→ Problem to solve: In the text on cold-formed steel construction, write out the part that begins at the words "1.3 STANDARDIZED METAL" and stops after the words "walls (Fig. 1.21).", copying it word for word.

[[ Document text open ]]

The pitch of corrugations usually ranges from 1 1/4 to 3 in. (32 to 76 mm), and the corrugation depth varies from 1/4 to 1 in. (6.4 to 25 mm). The thickness of corrugated steel sheets usually ranges from 0.0135 to 0.164 in. (0.3 to 4.2 mm). However, corrugations with a pitch of up to 6 in. (152 mm) and a depth of up to 2 in. (51 mm) are also available. See Chap. 10 for the design of corrugated steel sheets based on the AISI publications. Unusually deep corrugated panels have been used in frameless stressed-skin construction, as shown in Fig. 1.18b. The self-framing corrugated steel panel building proved to be an effective blast-resistant structure in the Nevada tests conducted in 1955.
Figure 1.19 shows the application of standing seam roof systems. The design of beams having one flange fastened to a standing seam roof system is discussed in Chap. 4.
In the past four decades, cold-formed steel deck has been successfully used not only as formwork, but also as reinforcement of composite concrete floor and roof slabs. The floor systems of this type of composite steel deck-reinforced concrete slab are discussed in Chap. 11.
1.3 STANDARDIZED METAL BUILDINGS AND INDUSTRIALIZED HOUSING
Standardized single-story metal buildings have been widely used in industrial, commercial, and agricultural applications. Metal building systems have also been used for community facilities such as recreation buildings, schools, and churches because standardized metal building provides the following major advantages:
1. Attractive appearance
2. Fast construction
3. Low maintenance
4. Easy extension
5. Lower long-term cost
In general, small buildings can be made entirely of cold-formed sections (Fig. 1.20), and relatively large buildings are often made of welded steel plate rigid frames with cold-formed sections used for girts, purlins, roofs, and walls (Fig. 1.21).
The design of pre-engineered standardized metal buildings is often based on the Low Rise Building Systems Manual issued by the Metal Building Manufacturers Association. This document contains design practices, commentary, design examples, common industry practices, guide specifications, bibliography, glossary, and appendix. The design of single-story rigid frames is treated extensively by Lee et al. In Canada the design, fabrication, and erection of steel building systems are based on a standard of Canadian Sheet Steel Building Institute.
Industrialized housing can be subdivided conveniently into (1) panelized systems and (2) modular systems. In panelized systems, flat wall, floor, and roof sections are prefabricated in a production system, transported to the site, and assembled in place. In modular systems, three-dimensional housing-unit segments are factory-built, transported to the site, lifted into place, and fastened together.

[[ Document text closed ]]
[[ Provided data open ]]

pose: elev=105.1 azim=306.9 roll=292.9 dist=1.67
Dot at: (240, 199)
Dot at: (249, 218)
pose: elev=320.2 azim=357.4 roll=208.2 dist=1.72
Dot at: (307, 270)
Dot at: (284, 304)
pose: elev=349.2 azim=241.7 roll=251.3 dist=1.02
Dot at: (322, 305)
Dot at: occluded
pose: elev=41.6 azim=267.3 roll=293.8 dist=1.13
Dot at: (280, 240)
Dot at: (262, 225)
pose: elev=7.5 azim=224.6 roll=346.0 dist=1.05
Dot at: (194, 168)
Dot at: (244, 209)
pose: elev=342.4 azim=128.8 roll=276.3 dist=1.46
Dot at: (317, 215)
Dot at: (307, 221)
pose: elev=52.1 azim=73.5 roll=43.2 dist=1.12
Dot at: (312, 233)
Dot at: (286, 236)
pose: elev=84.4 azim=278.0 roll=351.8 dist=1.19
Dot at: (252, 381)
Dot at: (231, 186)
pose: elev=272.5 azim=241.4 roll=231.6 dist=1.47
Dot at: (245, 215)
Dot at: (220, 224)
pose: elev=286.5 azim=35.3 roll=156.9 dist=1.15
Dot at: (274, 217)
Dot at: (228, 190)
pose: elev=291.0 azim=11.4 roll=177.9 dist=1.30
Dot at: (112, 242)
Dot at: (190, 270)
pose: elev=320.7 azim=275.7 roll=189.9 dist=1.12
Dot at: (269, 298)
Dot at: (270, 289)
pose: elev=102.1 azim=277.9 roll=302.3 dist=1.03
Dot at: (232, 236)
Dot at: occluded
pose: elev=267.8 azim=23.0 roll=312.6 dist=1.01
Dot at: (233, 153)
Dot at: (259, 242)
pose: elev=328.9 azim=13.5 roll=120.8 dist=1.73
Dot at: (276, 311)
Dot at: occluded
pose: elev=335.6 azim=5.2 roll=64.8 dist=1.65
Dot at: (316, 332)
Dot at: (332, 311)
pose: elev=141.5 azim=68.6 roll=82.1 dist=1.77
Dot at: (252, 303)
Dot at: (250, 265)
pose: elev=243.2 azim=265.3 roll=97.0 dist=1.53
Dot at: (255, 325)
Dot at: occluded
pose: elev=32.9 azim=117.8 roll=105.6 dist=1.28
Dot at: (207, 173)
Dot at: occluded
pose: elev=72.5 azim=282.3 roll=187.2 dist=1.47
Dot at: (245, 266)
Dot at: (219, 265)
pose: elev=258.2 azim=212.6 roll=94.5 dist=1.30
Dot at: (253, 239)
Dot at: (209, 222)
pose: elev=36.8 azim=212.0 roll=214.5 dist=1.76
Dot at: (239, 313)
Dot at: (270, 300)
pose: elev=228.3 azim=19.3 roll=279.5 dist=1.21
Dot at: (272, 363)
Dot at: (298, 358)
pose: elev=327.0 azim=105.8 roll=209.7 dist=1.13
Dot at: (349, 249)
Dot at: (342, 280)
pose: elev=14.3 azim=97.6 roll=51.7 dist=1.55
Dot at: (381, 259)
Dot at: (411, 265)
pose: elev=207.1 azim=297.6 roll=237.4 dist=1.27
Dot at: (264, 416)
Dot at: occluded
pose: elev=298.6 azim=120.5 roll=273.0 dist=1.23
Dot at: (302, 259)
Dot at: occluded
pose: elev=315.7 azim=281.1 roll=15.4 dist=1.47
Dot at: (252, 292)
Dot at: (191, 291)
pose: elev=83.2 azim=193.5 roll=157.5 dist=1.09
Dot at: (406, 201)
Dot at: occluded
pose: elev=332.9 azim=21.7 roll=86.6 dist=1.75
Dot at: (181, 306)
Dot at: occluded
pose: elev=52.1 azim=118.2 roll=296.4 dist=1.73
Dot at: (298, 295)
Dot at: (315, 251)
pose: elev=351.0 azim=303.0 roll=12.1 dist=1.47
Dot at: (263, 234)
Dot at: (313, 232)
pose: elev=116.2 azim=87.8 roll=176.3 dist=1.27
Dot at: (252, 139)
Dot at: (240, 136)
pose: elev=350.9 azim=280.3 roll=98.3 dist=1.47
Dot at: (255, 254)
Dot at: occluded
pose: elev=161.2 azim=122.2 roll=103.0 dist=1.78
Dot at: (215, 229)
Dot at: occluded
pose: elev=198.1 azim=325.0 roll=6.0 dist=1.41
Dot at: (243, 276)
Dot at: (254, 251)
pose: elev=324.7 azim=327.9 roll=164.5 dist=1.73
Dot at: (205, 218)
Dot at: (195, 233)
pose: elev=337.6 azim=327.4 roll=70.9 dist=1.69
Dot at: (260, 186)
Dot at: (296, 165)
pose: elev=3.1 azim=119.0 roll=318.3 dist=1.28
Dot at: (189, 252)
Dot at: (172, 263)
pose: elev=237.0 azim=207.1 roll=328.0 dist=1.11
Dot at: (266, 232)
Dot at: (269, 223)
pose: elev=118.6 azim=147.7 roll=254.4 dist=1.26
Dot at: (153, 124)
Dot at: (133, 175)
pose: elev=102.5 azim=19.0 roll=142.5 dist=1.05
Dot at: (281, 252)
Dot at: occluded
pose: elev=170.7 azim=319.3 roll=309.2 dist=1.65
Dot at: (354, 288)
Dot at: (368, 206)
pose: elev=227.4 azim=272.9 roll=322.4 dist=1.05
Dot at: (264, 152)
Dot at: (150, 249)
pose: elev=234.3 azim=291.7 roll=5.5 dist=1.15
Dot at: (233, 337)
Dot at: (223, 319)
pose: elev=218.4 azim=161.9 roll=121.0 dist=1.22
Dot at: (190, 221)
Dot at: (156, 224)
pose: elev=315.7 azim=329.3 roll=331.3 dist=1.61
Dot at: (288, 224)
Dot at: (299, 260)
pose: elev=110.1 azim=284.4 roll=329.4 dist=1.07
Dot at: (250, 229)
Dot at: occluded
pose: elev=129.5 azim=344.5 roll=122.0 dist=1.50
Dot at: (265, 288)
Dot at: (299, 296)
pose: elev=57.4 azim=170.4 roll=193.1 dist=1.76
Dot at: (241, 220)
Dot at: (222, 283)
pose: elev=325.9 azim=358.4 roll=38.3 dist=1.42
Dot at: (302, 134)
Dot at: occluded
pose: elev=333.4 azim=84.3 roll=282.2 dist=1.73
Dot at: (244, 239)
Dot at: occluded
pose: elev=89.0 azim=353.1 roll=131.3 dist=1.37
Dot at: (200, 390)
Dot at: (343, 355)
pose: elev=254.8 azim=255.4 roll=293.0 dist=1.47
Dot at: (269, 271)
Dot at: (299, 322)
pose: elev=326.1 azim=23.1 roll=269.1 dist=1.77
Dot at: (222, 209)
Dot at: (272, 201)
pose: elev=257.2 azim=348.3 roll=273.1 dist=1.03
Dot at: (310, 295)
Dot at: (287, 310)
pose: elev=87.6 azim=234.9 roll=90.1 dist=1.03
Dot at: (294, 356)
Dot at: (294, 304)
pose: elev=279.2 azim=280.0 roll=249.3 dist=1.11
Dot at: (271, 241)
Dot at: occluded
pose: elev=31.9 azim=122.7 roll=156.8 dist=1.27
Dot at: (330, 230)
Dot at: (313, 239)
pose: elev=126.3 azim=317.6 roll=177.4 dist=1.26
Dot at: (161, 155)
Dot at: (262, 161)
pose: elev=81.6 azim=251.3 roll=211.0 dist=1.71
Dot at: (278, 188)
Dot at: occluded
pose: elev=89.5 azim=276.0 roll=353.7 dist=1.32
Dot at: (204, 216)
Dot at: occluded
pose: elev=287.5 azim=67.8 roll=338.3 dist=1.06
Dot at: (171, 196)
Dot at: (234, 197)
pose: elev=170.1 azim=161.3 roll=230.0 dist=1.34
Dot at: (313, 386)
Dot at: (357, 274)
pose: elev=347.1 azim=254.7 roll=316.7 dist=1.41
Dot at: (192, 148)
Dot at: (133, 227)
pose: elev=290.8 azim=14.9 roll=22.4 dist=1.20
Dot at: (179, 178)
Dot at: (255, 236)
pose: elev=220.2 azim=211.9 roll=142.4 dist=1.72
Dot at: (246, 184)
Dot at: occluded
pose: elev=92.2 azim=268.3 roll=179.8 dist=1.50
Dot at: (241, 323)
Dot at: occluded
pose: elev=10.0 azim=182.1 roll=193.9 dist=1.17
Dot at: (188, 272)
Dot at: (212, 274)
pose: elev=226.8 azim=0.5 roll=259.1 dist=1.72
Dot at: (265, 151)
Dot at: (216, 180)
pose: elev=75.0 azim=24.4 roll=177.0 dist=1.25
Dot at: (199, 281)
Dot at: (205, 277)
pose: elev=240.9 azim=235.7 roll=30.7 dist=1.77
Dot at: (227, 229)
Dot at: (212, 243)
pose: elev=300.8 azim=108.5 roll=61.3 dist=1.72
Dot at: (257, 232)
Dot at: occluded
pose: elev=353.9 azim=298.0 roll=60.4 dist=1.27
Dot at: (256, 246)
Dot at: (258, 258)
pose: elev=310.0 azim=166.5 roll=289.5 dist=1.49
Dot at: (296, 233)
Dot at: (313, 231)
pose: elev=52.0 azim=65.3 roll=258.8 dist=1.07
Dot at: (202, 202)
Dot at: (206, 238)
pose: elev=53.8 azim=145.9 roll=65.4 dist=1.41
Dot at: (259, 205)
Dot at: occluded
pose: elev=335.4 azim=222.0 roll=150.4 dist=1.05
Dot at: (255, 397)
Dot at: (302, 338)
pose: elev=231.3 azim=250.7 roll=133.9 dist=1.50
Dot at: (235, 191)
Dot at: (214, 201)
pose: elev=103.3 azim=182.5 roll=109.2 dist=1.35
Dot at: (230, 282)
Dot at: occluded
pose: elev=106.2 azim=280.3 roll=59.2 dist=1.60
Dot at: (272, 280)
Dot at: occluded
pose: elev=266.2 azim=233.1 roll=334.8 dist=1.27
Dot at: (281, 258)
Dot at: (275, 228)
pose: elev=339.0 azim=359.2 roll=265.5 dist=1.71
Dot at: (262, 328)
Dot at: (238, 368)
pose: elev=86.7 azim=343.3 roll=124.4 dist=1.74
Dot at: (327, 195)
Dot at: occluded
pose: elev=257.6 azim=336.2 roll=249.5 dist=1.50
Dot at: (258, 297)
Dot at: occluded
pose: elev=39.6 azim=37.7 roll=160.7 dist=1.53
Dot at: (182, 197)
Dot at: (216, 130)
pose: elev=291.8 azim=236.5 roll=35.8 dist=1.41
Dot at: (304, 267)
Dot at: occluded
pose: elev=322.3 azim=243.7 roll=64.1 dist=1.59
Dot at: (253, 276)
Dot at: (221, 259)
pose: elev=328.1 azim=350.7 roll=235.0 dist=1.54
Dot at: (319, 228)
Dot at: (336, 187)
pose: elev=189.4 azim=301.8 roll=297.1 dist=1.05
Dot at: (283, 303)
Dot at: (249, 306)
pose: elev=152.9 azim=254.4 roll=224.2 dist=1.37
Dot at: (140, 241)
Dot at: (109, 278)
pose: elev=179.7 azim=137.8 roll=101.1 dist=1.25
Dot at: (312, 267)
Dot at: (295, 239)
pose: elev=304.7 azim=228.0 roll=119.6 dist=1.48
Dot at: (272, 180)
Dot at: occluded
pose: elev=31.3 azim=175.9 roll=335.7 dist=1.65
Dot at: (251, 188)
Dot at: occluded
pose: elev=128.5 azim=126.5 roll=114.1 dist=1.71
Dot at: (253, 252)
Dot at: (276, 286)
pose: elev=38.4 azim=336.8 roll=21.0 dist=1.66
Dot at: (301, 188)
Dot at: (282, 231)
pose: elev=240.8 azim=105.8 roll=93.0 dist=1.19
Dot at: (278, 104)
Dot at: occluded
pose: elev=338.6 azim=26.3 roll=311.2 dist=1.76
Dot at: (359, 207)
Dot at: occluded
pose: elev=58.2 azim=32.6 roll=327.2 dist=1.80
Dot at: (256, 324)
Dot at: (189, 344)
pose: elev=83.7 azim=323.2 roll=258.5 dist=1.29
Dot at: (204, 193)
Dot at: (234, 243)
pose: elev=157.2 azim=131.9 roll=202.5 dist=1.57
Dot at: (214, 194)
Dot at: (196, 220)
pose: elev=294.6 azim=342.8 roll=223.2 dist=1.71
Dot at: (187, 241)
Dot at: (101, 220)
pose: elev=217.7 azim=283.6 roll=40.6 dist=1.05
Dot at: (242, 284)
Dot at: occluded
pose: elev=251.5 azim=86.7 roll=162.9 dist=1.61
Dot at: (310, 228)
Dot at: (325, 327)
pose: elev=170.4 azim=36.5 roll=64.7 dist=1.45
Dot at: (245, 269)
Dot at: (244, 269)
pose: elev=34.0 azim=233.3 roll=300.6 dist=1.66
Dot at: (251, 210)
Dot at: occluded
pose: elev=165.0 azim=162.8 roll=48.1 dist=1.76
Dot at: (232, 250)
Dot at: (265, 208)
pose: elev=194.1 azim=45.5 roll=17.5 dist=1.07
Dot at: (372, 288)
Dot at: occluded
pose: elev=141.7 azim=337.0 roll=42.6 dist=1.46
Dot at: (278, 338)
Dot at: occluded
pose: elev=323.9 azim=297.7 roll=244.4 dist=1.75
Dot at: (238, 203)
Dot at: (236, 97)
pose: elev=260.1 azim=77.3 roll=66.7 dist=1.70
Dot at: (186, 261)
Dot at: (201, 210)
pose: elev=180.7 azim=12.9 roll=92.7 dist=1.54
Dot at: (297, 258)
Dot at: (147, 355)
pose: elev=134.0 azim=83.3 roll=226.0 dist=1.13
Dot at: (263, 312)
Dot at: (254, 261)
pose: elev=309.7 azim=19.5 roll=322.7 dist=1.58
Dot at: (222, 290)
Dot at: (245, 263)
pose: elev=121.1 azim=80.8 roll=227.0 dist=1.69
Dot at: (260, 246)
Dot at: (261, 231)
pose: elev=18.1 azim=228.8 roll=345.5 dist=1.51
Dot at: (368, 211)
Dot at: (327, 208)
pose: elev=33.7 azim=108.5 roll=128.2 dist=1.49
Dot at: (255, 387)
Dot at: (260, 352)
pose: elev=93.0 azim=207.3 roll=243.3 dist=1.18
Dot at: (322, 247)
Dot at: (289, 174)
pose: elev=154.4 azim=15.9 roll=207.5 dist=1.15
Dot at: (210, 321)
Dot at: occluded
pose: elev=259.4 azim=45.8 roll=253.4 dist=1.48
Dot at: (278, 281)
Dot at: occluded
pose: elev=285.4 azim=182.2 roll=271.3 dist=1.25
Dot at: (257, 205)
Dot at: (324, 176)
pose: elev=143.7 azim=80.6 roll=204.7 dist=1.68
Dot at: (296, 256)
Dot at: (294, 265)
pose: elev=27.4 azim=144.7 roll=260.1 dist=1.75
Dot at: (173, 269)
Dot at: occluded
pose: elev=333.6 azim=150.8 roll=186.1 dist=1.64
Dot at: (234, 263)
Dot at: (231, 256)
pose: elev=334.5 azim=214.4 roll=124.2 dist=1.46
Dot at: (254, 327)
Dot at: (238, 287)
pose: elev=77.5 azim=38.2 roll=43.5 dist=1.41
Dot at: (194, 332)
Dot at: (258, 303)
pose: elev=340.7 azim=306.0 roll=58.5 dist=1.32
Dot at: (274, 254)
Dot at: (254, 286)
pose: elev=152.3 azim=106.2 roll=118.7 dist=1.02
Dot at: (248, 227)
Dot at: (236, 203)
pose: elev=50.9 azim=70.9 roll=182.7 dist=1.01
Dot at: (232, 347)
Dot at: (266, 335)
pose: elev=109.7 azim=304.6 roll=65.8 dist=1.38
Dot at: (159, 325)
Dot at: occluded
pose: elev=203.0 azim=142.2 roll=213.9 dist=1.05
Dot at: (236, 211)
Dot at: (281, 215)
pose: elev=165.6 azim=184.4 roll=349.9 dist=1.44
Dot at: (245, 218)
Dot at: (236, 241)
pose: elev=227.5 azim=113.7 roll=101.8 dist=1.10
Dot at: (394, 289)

[[ Provided data closed ]]

→ Task result:
1.3 STANDARDIZED METAL BUILDINGS AND INDUSTRIALIZED HOUSING
Standardized single-story metal buildings have been widely used in industrial, commercial, and agricultural applications. Metal building systems have also been used for community facilities such as recreation buildings, schools, and churches because standardized metal building provides the following major advantages:
1. Attractive appearance
2. Fast construction
3. Low maintenance
4. Easy extension
5. Lower long-term cost
In general, small buildings can be made entirely of cold-formed sections (Fig. 1.20), and relatively large buildings are often made of welded steel plate rigid frames with cold-formed sections used for girts, purlins, roofs, and walls (Fig. 1.21).